THANKFUL N’ THOUGHTFUL

  Simultaneously with the book, Betty released her latest CD, Thankful N’ Thoughtful (Anti- 87195-2; www.anti.com), produced by Craig Street and recorded in L.A. with authentic musicians.  I can only repeat what I said about Bettye’s previous CD, Interpretations (www.soulexpress.net/deep210.htm#bettyelavette).  She’s a master of turning a song into a theatrical audio scene, a spectacle.  She approaches the song from a completely new angle.  In other words, in a way she has created a genre of her own.

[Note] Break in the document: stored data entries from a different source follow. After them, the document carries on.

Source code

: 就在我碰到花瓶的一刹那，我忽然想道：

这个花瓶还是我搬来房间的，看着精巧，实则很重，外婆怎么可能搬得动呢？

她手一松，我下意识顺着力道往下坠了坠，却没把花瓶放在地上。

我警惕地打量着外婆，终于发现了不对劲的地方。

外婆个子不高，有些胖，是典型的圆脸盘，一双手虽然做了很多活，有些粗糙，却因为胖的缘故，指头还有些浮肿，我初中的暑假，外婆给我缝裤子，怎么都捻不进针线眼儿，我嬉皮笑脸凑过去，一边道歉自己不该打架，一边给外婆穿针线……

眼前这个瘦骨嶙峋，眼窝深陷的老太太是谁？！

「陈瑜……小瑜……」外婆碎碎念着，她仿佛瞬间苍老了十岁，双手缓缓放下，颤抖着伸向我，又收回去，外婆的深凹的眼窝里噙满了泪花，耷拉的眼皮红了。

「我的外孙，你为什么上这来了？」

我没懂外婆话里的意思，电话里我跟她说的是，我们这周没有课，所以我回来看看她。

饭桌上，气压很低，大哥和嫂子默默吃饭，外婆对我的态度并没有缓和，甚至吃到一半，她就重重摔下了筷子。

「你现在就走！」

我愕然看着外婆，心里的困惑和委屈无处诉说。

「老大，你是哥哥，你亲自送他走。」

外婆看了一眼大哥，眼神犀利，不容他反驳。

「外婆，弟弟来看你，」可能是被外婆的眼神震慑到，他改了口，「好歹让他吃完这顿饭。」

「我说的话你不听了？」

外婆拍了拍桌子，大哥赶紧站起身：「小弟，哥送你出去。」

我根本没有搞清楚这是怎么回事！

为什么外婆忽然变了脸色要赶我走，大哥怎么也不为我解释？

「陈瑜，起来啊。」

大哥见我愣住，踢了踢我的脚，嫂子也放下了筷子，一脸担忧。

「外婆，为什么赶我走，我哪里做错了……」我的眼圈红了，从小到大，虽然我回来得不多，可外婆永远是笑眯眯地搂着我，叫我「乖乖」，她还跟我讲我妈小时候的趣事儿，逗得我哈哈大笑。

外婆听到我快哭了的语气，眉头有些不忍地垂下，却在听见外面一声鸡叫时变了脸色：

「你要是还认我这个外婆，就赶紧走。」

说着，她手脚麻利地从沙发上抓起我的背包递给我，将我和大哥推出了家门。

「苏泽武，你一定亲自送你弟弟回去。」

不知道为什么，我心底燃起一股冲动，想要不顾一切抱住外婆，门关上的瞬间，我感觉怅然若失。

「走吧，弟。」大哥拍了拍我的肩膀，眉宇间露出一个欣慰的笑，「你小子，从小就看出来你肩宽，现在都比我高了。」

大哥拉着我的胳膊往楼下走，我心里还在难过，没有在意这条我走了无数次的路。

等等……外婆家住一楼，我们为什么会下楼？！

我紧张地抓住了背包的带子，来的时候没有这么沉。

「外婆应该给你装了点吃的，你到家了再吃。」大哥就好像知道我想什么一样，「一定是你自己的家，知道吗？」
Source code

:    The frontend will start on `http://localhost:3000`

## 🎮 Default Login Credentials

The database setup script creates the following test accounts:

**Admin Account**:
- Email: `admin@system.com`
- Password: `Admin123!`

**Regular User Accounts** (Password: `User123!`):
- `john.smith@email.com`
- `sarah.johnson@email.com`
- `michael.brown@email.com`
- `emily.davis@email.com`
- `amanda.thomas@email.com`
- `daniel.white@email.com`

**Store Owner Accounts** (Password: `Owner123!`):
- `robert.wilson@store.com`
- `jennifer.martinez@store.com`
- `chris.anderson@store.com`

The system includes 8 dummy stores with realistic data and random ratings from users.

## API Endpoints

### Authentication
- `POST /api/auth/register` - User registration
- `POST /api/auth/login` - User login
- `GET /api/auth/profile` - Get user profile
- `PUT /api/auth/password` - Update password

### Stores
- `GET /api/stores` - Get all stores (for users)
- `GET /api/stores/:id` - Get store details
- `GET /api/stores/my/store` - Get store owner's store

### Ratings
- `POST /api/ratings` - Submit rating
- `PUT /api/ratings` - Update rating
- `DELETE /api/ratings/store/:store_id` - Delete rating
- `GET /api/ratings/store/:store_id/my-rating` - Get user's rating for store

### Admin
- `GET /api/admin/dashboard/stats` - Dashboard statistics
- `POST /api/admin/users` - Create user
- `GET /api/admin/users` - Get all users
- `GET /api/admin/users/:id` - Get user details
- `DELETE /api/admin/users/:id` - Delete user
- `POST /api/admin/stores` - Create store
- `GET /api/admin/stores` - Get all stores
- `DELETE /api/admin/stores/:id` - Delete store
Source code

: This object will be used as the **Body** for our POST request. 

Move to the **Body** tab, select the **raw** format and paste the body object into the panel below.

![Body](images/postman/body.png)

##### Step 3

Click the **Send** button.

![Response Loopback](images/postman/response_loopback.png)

  Again the songs derive from different sources, mostly from rock and pop.  The music this time is even more desolate, even sinister and agonized.  With only one fast and funky track on display (I’m Tired), personal favourites among those rest slow songs were Tom WaitsYesterday Is Here, a lounge-jazz type of a number, and Patty Griffin’s Time Will Do the Talking, a melodic floater.  At long last Bettye is now mainstream!

© Heikki Suosalo

P.S. Feedback from Bettye LaVette:
Bettye said she didn't like the way Don Davis played guitar or the way he treated her, but she loved his productions on JT, etc. She wanted him to produce her, but he wouldn't. Thus the dis.